Power Prices, Regulation, Utilities - April 17, 2017
Energy secretary orders grid study of renewable energy impacts to coal, nuclear generation
Energy Secretary Rick Perry has reportedly ordered a study of the U.S. grid, with a focus on the impacts of an accelerating amount of renewable energy being added to the U.S. generation mix.
The April 14 memo reportedly calls on Perry's chief of staff to explore whether "policies that favor wind and solar energy are accelerating the retirement of coal and nuclear plants critical to ensuring steady, reliable power supplies," according to Bloomberg News. Reviving the fossil fuel industry had been a campaign pledge of President Donald Trump, and the administration has already taken aim at a number of environmental regulations on power plants, including the U.S. EPA's Clean Power Plan.
Bloomberg reported that Perry's memo "suggests that the administration may be looking for other ways to keep coal plants online." The request followed by a day Perry's appearance at an event to celebrate the operations of a new carbon capture and enhanced oil recovery system in Texas.

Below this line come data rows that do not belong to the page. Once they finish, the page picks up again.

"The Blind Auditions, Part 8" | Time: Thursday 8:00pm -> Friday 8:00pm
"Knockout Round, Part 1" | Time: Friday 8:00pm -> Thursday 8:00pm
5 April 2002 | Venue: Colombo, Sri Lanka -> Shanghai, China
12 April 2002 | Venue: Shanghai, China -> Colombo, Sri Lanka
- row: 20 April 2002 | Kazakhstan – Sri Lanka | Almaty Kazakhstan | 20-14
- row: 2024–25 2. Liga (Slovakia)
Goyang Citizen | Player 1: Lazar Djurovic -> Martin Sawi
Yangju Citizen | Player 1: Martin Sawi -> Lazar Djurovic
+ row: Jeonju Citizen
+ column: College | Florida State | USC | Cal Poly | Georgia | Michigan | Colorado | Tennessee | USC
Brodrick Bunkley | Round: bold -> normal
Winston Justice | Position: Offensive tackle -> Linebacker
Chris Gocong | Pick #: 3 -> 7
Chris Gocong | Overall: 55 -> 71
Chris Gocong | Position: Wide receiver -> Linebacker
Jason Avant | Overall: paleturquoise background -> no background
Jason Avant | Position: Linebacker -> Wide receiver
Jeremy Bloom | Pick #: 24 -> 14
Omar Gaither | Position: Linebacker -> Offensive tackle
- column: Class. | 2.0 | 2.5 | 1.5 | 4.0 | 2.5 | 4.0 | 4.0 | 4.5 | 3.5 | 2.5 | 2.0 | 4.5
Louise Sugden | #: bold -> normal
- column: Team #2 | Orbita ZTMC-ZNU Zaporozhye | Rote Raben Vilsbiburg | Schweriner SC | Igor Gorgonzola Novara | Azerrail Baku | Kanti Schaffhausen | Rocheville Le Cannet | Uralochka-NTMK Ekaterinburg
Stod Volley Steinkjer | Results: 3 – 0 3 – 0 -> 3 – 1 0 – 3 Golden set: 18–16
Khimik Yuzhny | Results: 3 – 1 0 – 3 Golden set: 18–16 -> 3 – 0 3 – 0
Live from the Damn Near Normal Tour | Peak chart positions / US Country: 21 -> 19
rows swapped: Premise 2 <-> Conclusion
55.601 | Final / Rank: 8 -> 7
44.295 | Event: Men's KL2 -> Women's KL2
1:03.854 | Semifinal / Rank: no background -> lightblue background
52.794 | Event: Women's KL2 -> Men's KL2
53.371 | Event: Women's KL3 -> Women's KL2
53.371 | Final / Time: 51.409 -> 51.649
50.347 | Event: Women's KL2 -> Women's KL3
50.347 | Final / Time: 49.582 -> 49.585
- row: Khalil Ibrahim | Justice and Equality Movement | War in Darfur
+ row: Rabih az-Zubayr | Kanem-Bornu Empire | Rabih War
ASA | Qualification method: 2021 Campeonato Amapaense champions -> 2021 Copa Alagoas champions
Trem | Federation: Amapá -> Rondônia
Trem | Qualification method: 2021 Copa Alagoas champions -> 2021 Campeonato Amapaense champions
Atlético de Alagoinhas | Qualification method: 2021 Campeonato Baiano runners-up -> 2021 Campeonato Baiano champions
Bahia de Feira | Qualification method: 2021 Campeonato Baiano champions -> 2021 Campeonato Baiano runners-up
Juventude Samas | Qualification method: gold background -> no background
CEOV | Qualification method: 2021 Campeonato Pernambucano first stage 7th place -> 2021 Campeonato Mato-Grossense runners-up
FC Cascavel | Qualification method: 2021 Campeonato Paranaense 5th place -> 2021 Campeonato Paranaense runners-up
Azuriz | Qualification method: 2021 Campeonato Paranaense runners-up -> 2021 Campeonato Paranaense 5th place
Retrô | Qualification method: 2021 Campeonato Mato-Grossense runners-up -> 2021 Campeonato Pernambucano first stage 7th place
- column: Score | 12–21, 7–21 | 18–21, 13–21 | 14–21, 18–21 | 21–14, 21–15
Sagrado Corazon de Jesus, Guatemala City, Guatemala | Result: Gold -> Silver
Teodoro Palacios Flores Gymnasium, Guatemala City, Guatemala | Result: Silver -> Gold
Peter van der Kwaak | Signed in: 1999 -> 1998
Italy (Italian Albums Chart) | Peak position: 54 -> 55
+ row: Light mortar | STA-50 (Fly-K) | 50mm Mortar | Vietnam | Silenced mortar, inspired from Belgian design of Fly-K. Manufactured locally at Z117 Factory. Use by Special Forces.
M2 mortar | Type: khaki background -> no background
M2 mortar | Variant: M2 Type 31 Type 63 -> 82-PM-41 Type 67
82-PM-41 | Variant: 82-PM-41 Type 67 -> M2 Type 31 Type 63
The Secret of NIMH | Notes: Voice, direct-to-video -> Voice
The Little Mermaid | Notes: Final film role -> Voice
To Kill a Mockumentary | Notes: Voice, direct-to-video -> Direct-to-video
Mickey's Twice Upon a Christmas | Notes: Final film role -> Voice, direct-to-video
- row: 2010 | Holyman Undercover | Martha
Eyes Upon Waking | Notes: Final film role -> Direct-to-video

Bloomberg News reported April 15:
Perry highlights concerns about the "erosion" of resources providing "baseload power" — consistent, reliable electricity generated even when the sun isn't shining and the winds aren't blowing. "We are blessed as a nation to have an abundance of domestic energy resources, such as coal, natural gas, nuclear and hydroelectric, all of which provide affordable baseload power and contribute to a stable, reliable and resilient grid," Perry wrote in the memo to his chief of staff. But in recent years, grid experts have "highlighted the diminishing diversity of our nation’s electric generation mix and what that could mean for baseload power and grid resilience."